> [SOURCE TEXT]
◇ ◇ ◇

Image: Archi Banal
Image: Archi Banal

OPINIONSocietySeptember 7, 2022

One simple trick to get more people on trains and buses: run them more often

Image: Archi Banal
Image: Archi Banal

Enticing people onto public transport seems like a tough nut to crack – until you realise we’re not doing the one relatively inexpensive thing that’s proven to work, argues Suraya Sidhu Singh.

All across Aotearoa, the problem is the same: public transport services don’t run often enough.

Despite much improvement even Auckland’s bus frequency isn’t there yet, with nearly half the population without services that run every 20 minutes or less. Meanwhile, a recent examination of public transport in our small-to-medium cities found most didn’t meet minimum frequencies recommended for network-oriented planning. (The few that did, like Queenstown, had seen significant passenger growth.)

◇ ◇ ◇

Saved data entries
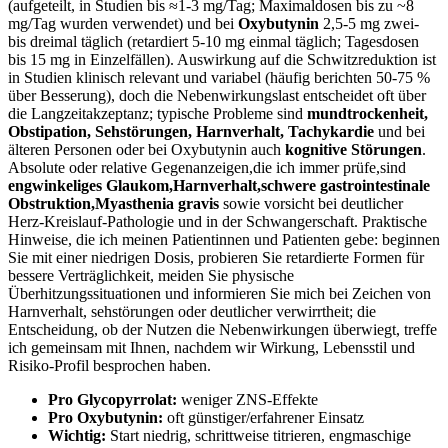
(aufgeteilt, in ‍Studien bis ≈1-3 mg/Tag;⁤ Maximaldosen bis zu ~8
mg/Tag wurden verwendet)​ und bei
Oxybutynin
2,5-5 mg zwei‑
bis dreimal ​täglich (retardiert 5-10 ⁣mg einmal täglich; Tagesdosen
bis 15 mg⁤ in⁣ Einzelfällen). Auswirkung auf⁤ die‌ Schwitzreduktion ist
in ‌Studien klinisch relevant und variabel ⁢(häufig ​berichten 50-75‍ %
über Besserung), doch​ die Nebenwirkungslast entscheidet oft über
die Langzeitakzeptanz; typische Probleme sind
mundtrockenheit,
Obstipation,⁤ Sehstörungen,⁤ Harnverhalt, Tachykardie
⁤und ⁤bei
älteren Personen oder bei Oxybutynin auch
kognitive Störungen
.⁣
Absolute ⁤oder relative Gegenanzeigen,die ‍ich immer prüfe,sind
engwinkeliges Glaukom,Harnverhalt,schwere ‌gastrointestinale
‌Obstruktion,Myasthenia‌ gravis
sowie vorsicht bei​ deutlicher
Herz‑Kreislauf‑Pathologie und in der⁣ Schwangerschaft. Praktische
Hinweise, die ich meinen ⁢Patientinnen ⁣und Patienten ⁤gebe: beginnen
⁣Sie mit ‌einer ⁣niedrigen ‌Dosis, probieren Sie retardierte Formen für
bessere Verträglichkeit, meiden Sie physische
Überhitzungssituationen und informieren Sie⁢ mich bei Zeichen ​von
Harnverhalt, sehstörungen oder deutlicher verwirrtheit; ⁢die
Entscheidung,‌ ob ⁢der Nutzen ‍die Nebenwirkungen überwiegt, treffe‌
ich gemeinsam mit Ihnen, nachdem wir Wirkung, Lebensstil ​und
Risiko‑Profil besprochen haben.
Pro ‍Glycopyrrolat:
weniger ZNS‑Effekte
Pro Oxybutynin:
oft günstiger/erfahrener Einsatz
Wichtig:
Start niedrig, schrittweise titrieren, engmaschige⁤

◇ ◇ ◇

> [ACTION ITEM] Copy out the article on public transport frequency in full, word for word.

> [TASK ANSWER]
Image: Archi Banal
Image: Archi Banal

OPINIONSocietySeptember 7, 2022

One simple trick to get more people on trains and buses: run them more often

Image: Archi Banal
Image: Archi Banal

Enticing people onto public transport seems like a tough nut to crack – until you realise we’re not doing the one relatively inexpensive thing that’s proven to work, argues Suraya Sidhu Singh.

All across Aotearoa, the problem is the same: public transport services don’t run often enough.

Despite much improvement even Auckland’s bus frequency isn’t there yet, with nearly half the population without services that run every 20 minutes or less. Meanwhile, a recent examination of public transport in our small-to-medium cities found most didn’t meet minimum frequencies recommended for network-oriented planning. (The few that did, like Queenstown, had seen significant passenger growth.)